The first launch of the Boeing Delta IV Heavy booster in 2003 will be funded by the US Air Force, which will pay $140 million for the flight of an operational or a dummy payload.

The Delta IV Heavy comprises three common-core boosters being developed for the USAF evolved expendable launch vehicle (EELV) programme and an uprated RL-10B-2 Centaur upper- stage engine. It will be able to place 23,000kg (50,600lb) into low Earth orbit (LEO) or 13,100kg into geostationary transfer orbit (GTO) and will be launched from Pad 37 at Cape Canaveral, Florida, and SLC-6 at Vandenberg AFB, California. The booster will take over the heavy role from the Lockheed Martin Titan IV.

The Delta IV Heavy is an uprated version of the Delta IV Medium fleet and is being developed under a $1.38 billion EELV contract from the USAF. The Delta IV Medium and Medium Plus boosters will offer capabilities of 8,100kg-11,500kg to LEO, and 4,210kg-6,565kgto GTO.

The USAF has ordered 21 Delta IV Medium launches comprising mainly Navstar global positioning system satellites and starting with a Defence Satellite Communications System (DSCS) flight in 2002. Two launches will fly USAF weather satellites and Defense Space Programme early-warning spacecraft.

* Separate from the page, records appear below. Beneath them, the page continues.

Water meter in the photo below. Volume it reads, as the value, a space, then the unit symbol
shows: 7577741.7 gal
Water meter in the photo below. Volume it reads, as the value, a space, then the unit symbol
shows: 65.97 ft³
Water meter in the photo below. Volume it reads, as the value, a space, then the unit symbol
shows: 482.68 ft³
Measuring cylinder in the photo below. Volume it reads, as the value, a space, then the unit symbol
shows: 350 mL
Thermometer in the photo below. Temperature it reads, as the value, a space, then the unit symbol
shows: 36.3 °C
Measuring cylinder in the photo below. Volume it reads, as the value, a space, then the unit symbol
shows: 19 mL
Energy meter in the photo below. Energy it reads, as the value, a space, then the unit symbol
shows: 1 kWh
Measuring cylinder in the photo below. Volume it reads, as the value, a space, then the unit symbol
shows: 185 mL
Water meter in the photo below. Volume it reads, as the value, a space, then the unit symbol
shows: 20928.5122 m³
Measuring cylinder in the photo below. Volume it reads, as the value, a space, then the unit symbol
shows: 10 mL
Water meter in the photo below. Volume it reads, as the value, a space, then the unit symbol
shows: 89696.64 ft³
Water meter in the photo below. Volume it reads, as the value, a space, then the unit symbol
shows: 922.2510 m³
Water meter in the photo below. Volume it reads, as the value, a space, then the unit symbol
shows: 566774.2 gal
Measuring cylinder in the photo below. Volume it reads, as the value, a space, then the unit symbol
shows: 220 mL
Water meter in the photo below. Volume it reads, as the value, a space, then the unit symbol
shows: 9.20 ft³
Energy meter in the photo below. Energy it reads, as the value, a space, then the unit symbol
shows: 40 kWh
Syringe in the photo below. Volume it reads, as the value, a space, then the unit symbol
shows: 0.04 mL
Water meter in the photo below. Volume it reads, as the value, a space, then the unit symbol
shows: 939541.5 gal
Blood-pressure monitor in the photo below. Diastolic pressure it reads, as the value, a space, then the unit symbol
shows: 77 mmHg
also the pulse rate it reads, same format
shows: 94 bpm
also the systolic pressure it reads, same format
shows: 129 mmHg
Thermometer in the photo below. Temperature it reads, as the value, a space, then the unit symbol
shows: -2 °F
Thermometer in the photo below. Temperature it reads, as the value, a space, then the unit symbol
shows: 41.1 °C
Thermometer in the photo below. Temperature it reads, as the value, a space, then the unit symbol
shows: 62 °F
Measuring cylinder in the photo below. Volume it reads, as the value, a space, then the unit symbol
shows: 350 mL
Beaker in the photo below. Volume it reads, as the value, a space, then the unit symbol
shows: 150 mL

Lockheed Martin also received an EELV contract from the USAF worth $650 million for nine launches which was reduced to seven this year. Lockheed's Atlas V EELV will comprise Atlas III-based boosters capable of flying 3,960kg- 8,650kg to GTO from Cape Canaveral. Plans to develop an Atlas V heavy lift booster have been scrapped. The Atlas V has one firm booking to launch a US Navy Geosat satellite. The Delta IV and Atlas V boosters will eventually replace the Delta III and Atlas III fleet as commercial boosters and have already been assigned to launch NASA satellites.